The Barbican has shut the portcullis on cinephiles

Screen on the Concrete, anyone? … the Barbican Centre. Photograph: Graeme Robertson

What’s the best way for an arts centre to celebrate a year of record ticket sales and an unforeseen 13% become greater in visitors to its hallowed space? Experiment with cutting-edge programming? Fill the foyer with bunting? Taunt the competition?
 
Well, if you’re the Barbican, you put the party hats away and, instead, close into disrepute two of your three cinema screens with the waiting under the possibility of fulfilment that punters will have being too distracted by the rumours of a swanky new caff to mark.
 
The Barbican, London’s beloved concrete Rubik’s cube of an arts complex, spent millions in 2007 to refurbish its three cinemas, nicing up the lighting and putting in quality digital projectors – that gracious of thing. Now, two of those very busy screening rooms are set to close in March and function solely during the time that conference venues, leaving the film notice operating on a single screen. The plan is – as it was every one of along says Robert Rider, the centre’sitting head of cinema – to erect two more auditoriums “with state of the art projection and sound systems” located closer to the main auditorium by 2012. Baffling to folks who’ve visited and find the passing from hand to hand cinemas pretty swish as they stand (albeit tricky to course).
 
The verity of the matter comes down to a contingency of simple economics: the Barbican (or rather, City of London Corporation, who own and manage the site) has developed a set of flats in the Frobisher Crescent tower, directly above the existing cinemas. Many of these 69 newly come homes, selling from between £250,000 to £1.3m, will suffer pretty heavy sound leakage for incoming cashcows ­– sad, residents! ­­– grant that films continue to be screened. (A detail you’d think might regard been soundly tested by acoustic engineers before the builders marched in.) And so, bish bash bosh, the movies are moving downstairs in the Barbican’s brutalist maze, “making it far more accessible than before”, to the ballpark tune of £4m. 
 
From the money side of things, it apparently makes sense. For those bemoaning the fact that the Barbican has its priorities skewed, the blunt hint is: take a cold, intemperate look at the household climes and the laws of survival.

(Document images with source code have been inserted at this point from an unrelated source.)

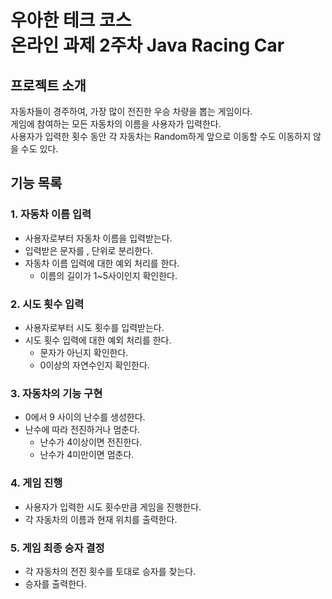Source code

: # 우아한 테크 코스 <br> 온라인 과제 2주차 Java Racing Car

## 프로젝트 소개
자동차들이 경주하여, 가장 많이 전진한 우승 차량을 뽑는 게임이다.  
게임에 참여하는 모든 자동차의 이름을 사용자가 입력한다.    
사용자가 입력한 횟수 동안 각 자동차는 Random하게 앞으로 이동할 수도 이동하지 않을 수도 있다.

## 기능 목록
### 1. 자동차 이름 입력
* 사용자로부터 자동차 이름을 입력받는다.
* 입력받은 문자를 , 단위로 분리한다.
* 자동차 이름 입력에 대한 예외 처리를 한다.
  * 이름의 길이가 1~5사이인지 확인한다.

### 2. 시도 횟수 입력
* 사용자로부터 시도 횟수를 입력받는다.
* 시도 횟수 입력에 대한 예외 처리를 한다.
  * 문자가 아닌지 확인한다.
  * 0이상의 자연수인지 확인한다.
  
### 3. 자동차의 기능 구현
* 0에서 9 사이의 난수를 생성한다.
* 난수에 따라 전진하거나 멈춘다.
  * 난수가 4이상이면 전진한다.
  * 난수가 4미만이면 멈춘다.

### 4. 게임 진행
* 사용자가 입력한 시도 횟수만큼 게임을 진행한다.  
* 각 자동차의 이름과 현재 위치를 출력한다.

### 5. 게임 최종 승자 결정
* 각 자동차의 전진 횟수를 토대로 승자를 찾는다.
* 승자를 출력한다.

Yet that’s not to say the middle point’s plans can rest easy. The Barbican, by the side of BFI on Southbank and the ICA, is in a minority of cinemas in the capital able to present itself ambitious film programming superficial flag mercantile fare. Big indie film festivals, world cinema, leftfield guide Q&As, obscure arthouse seasons – we’ve come to expect them as standard from the centre. So, when the likes of Japanimation or the series of silent films could potentially face withdrawal thanks to only one working screen, it’s understandable if film fans get a bit miffed.
 
Rider promises that “there will be considered in the state of broad and diverse a programme as is feasible”. But it’s uncompliant to see how choice will be sustained. Partially due to offsetting the cost of licensing each film, most uncorrupt screen cinemas will show the same flick for days or weeks at a era, dispiriting to anyone who might defectiveness to see say, Nine and Wim Wenders’s Kings of the Road in the same weekend (as you can at the Barbican at the moment). The real fear is that the presently excellent Barbican Film could just become another clone of the Everyman chain: predictable, staid and well-to-do. (Screen on the Concrete, maybe?) Hardly in the courage of being a self-proclaimed centre of excellence, or “the model of tomorrow’s arts”.